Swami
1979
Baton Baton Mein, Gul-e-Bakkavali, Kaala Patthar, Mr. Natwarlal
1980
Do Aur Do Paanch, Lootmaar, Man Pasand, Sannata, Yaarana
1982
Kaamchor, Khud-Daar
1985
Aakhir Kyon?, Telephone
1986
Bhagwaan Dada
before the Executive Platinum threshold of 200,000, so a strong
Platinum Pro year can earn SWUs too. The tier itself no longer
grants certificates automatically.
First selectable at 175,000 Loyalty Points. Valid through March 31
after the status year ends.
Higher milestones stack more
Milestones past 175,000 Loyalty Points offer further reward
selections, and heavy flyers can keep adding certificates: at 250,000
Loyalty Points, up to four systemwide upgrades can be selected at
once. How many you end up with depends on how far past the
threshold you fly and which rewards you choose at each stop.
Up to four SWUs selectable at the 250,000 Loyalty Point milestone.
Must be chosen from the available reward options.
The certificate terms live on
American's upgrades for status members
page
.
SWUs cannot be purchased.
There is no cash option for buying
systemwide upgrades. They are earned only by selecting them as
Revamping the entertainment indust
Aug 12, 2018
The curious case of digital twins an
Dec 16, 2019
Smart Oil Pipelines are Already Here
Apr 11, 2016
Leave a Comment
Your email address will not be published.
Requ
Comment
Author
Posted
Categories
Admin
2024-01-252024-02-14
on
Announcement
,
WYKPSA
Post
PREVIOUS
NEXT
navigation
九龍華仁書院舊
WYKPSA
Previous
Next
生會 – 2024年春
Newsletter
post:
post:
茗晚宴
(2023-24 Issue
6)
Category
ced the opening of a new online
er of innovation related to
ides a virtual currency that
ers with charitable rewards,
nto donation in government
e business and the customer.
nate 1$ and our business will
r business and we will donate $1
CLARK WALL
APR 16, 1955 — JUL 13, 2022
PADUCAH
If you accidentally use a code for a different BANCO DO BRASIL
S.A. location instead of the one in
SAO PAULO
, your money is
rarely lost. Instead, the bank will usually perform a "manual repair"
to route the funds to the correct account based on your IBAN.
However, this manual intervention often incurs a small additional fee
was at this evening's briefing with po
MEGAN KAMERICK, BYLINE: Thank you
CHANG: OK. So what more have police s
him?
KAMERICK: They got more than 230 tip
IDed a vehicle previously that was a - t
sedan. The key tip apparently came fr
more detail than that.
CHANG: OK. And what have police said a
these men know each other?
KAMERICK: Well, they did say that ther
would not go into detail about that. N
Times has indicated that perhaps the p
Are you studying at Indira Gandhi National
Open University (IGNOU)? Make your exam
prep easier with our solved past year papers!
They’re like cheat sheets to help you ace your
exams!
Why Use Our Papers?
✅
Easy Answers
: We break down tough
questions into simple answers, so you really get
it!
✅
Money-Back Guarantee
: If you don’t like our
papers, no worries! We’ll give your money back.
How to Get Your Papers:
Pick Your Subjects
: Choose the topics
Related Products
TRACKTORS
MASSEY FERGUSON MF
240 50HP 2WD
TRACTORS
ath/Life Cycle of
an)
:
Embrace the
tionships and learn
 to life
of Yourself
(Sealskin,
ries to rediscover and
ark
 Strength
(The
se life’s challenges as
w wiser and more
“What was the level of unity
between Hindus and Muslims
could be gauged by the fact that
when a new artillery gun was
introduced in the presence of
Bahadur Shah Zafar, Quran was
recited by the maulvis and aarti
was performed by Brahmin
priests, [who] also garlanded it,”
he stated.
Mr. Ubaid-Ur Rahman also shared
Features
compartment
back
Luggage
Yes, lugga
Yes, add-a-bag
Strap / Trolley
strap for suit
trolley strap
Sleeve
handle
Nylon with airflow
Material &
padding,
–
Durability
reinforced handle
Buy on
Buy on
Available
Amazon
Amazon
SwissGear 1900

**Exercise brief:** Can you rewrite the data, starting at its first line and ending at the line containing "grants certificates automatically.", replacing "strong" with "solid" and leaving everything else the same?

**Answer box:**
Swami
1979
Baton Baton Mein, Gul-e-Bakkavali, Kaala Patthar, Mr. Natwarlal
1980
Do Aur Do Paanch, Lootmaar, Man Pasand, Sannata, Yaarana
1982
Kaamchor, Khud-Daar
1985
Aakhir Kyon?, Telephone
1986
Bhagwaan Dada
before the Executive Platinum threshold of 200,000, so a solid
Platinum Pro year can earn SWUs too. The tier itself no longer
grants certificates automatically.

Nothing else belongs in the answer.